No Beneficiary Designated
Failing to designate a beneficiary of an IRA or naming your estate as beneficiary can have serious income tax consequences as well. This oversight is far too common with IRAs because accounts are often opened hastily and the individual intends to complete the designation later but never does so. Additionally, if the sole beneficiary predeceases the owner, then the owner’s estate will be deemed to be the beneficiary of the IRA, which is the equivalent of not designating a beneficiary at all.
If the owner of an IRA dies without a beneficiary designation and the owner had reached his RBD prior to his death, then the balance of the IRA assets must be distributed based on the decedent’s life expectancy. On the other hand, if the owner had not yet reached the RBD at the time of his death, then all of the assets must be withdrawn within five years of the owner’s death—a very short time period in which the beneficiaries may incur a large income tax bill.
Needless to say, what may seem like a minor oversight of failing to complete the beneficiary designation form can lead to increased taxes on the IRA assets and the loss of tax-deferred growth to the beneficiaries.
Martin, the owner of an IRA, dies at the age of 65 and is survived by his wife, Janet, 60, and his two children, Charlie, 40, and Emilio, 38.
Scenario 1: Martin’s IRA names Janet as the primary beneficiary. Janet may rollover Martin’s IRA into her own IRA and not be required to take any distributions until she reaches age 70 ½, allowing continued growth and deferred taxes for the next ten years.

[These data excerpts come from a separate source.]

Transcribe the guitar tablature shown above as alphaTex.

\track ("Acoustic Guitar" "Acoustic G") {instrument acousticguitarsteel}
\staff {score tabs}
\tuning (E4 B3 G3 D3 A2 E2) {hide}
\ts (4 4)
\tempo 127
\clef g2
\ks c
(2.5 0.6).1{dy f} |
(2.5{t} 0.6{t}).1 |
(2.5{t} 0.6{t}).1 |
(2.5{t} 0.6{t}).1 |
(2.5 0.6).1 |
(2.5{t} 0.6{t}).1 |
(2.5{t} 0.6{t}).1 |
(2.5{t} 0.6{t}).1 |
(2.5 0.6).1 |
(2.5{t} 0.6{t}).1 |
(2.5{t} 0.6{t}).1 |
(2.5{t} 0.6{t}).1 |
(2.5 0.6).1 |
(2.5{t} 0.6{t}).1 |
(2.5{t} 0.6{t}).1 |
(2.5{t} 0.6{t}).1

Scenario 2: Martin fails to designate a beneficiary of his IRA. Since Martin had not yet reached his RBD at the time of his death, all assets of the IRA must be distributed to the beneficiaries of Martin’s estate, including his children who may be in high income tax brackets themselves, within five years after Martin’s death.
Scenario 3: Martin’s IRA names his Revocable Living Trust as the primary beneficiary. The beneficiaries of Martin’s Trust are Janet, Charlie and Emilio. Since there are multiple beneficiaries, the life expectancy of the oldest beneficiary (Janet) will be used to determine the RMD. Charlie and Emilio’s shares must also be distributed based on Janet’s life expectancy rather than their own, much longer life expectancy.
Scenario 4: Janet predeceases Martin. Martin’s IRA names his Revocable Living Trust as the primary beneficiary. The beneficiaries of Martin’s Trust are Charlie and Emilio. If the Trust remains a pot trust for the benefit of both Charlie and Emilio, then the life expectancy of the oldest beneficiary (Charlie) will be used to determine the RMD. However, if the Trust is divided into two separate shares, one for Charlie and one for Emilio, then the trustee of Charlie’s Trust will be able to use Charlie’s life expectancy to determine the RMDs for his share of the IRA and the trustee of Emilio’s Trust will be able to use Emilio’s longer life expectancy to determine the RMDs for his share of the IRA.
Designating the Right Beneficiary
Primary and secondary beneficiaries of your IRA can be designated or changed by completing a beneficiary designation form provided by the financial institution where the account is held. If you are unsure of your existing beneficiary designation, you should request a copy of your completed beneficiary designation form from your agent immediately.
As indicated above, in most cases, naming the spouse as sole beneficiary of the IRA followed by the owner’s Revocable Living Trust will provide the most beneficial tax treatment as well as giving the estate flexibility in determining the needs of the beneficiaries. However, your particular family and financial situations as well as your Estate Planning goals will determine the ideal beneficiary designation for your IRA.